Three questions: 1. Why not expose the truth earlier? Why did you wait until today? What do you expect to accomplish by revealing the truth after a decline in moral standards? 2. Why didn't you disclose the truth during the judicial proceedings? 3. Even if the facts as presented are true, how can the departments that blocked the release of the truth ever make a proper apology?

Yuan is not the only Communist Party voice expressing skepticism about the timing of the disclosure, and its truth. On Tuesday, the influential Beijing-based China Youth Daily (owned and operated by the Communist Youth League, traditionally President Hu Jintao’s power base), ran a scathing editorial on the Peng Yu disclosures written by Chen Fang (likely a pseudonym), in which the truth of the case is tellingly placed in scare quotes:

Four years later, the truth is finally disclosed. If the present 'truth' is real, I'm afraid that what the "Peng Yu Case" has brought to the society is not a question related to social morality, but a question about how to handle the relationship between confidentiality and the right to know in socially sensitive cases. If belated justice is not justice, then what are we to call belated truth?

The answer to that question, from the point of view of this powerful party mouthpiece, is not flattering to those who are charged with maintaining Chinese public opinion:

Reports and opinions that deviated from the truth appeared during the judicial hearing, but the relevant departments didn't pay enough attention and didn’t guide them correctly. The result is that news reports gradually deviated from the truth and created a huge gap between the court decision, and public perception.

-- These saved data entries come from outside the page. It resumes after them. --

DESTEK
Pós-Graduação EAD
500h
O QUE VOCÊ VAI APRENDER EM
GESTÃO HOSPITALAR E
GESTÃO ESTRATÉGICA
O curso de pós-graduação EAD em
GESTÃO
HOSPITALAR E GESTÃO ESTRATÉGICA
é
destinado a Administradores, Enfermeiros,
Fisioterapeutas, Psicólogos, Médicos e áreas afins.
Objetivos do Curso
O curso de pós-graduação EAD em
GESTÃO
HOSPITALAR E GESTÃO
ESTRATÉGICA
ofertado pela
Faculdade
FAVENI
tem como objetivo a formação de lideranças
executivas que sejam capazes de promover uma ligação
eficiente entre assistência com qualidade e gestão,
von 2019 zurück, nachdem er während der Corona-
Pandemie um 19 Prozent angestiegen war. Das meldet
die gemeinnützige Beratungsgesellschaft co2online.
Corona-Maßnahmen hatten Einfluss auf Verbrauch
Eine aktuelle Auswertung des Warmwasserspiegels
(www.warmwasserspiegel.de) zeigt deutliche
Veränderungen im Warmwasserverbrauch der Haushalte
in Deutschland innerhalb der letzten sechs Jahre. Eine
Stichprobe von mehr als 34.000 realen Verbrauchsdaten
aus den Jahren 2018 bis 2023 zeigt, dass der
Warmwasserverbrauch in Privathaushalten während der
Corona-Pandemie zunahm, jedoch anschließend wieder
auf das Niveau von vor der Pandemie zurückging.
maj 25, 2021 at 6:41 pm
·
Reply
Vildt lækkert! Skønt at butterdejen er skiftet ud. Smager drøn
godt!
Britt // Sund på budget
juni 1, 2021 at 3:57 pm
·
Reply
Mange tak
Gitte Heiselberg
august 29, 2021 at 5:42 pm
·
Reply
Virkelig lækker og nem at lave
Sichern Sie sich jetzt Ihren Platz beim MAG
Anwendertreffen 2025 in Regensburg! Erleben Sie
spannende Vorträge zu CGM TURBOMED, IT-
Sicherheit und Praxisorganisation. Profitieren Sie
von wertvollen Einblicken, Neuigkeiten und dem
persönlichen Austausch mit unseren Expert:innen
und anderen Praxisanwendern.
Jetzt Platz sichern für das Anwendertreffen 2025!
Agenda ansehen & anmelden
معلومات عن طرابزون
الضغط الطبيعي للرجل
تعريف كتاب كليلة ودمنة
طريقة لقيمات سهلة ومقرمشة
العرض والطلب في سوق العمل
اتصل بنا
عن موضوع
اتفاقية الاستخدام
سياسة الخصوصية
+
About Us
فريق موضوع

Perhaps unsurprisingly, some of the most scathing microblog commentary on the Peng Yu disclosures come from Chinese journalists, many of whom take strong exception to the notion that they somehow fell off in their professional duty to cover the case. Li Jifeng, a journalist with the independent Southern Metropolis Daily, possibly China’s best newspaper, took to Sina Weibo to address the director of Nanjing’s Political and Legal Affairs Commission, directly: “Please investigate the police officers who were involved in the investigation of Peng Yu's Case on suspicion of negligence and dereliction of duty.”

But, in the end, many journalists are looking past the matter of what role their profession did or did not have in creating the “Peng Yu case,” and wondering aloud at what such a case -- true or not -– says about contemporary China. Honest Green Beans, the online name of an editor at the Chongqing Business Daily, summarized these sentiments when he tweeted, on Sina Weibo, on Tuesday: “We should note that the reason people tend to believe that Peng Yu is innocent on this matter: it is inseparable from the poor reputation of society in general. The issue is how do we fix this problem systemically, not just control public opinion one-sidedly.”

Among those Chinese who are neither officials, nor journalists, that’s the kind of opinion that resonates most true. Thus, TobyZhang1982, a Sina Weibo user in Shanghai, might have been speaking for the millions who have already tweeted on this matter as of Tuesday: “No matter the truths or falsehoods in this matter, it is a fact that Chinese people have become more and more cold. We can’t turn back.”

In China, no judicial proceeding, or effort at opinion guidance, is going to change a sentiment like that one.

(Adam Minter is the Shanghai correspondent for the World View blog. The opinions expressed are his own.)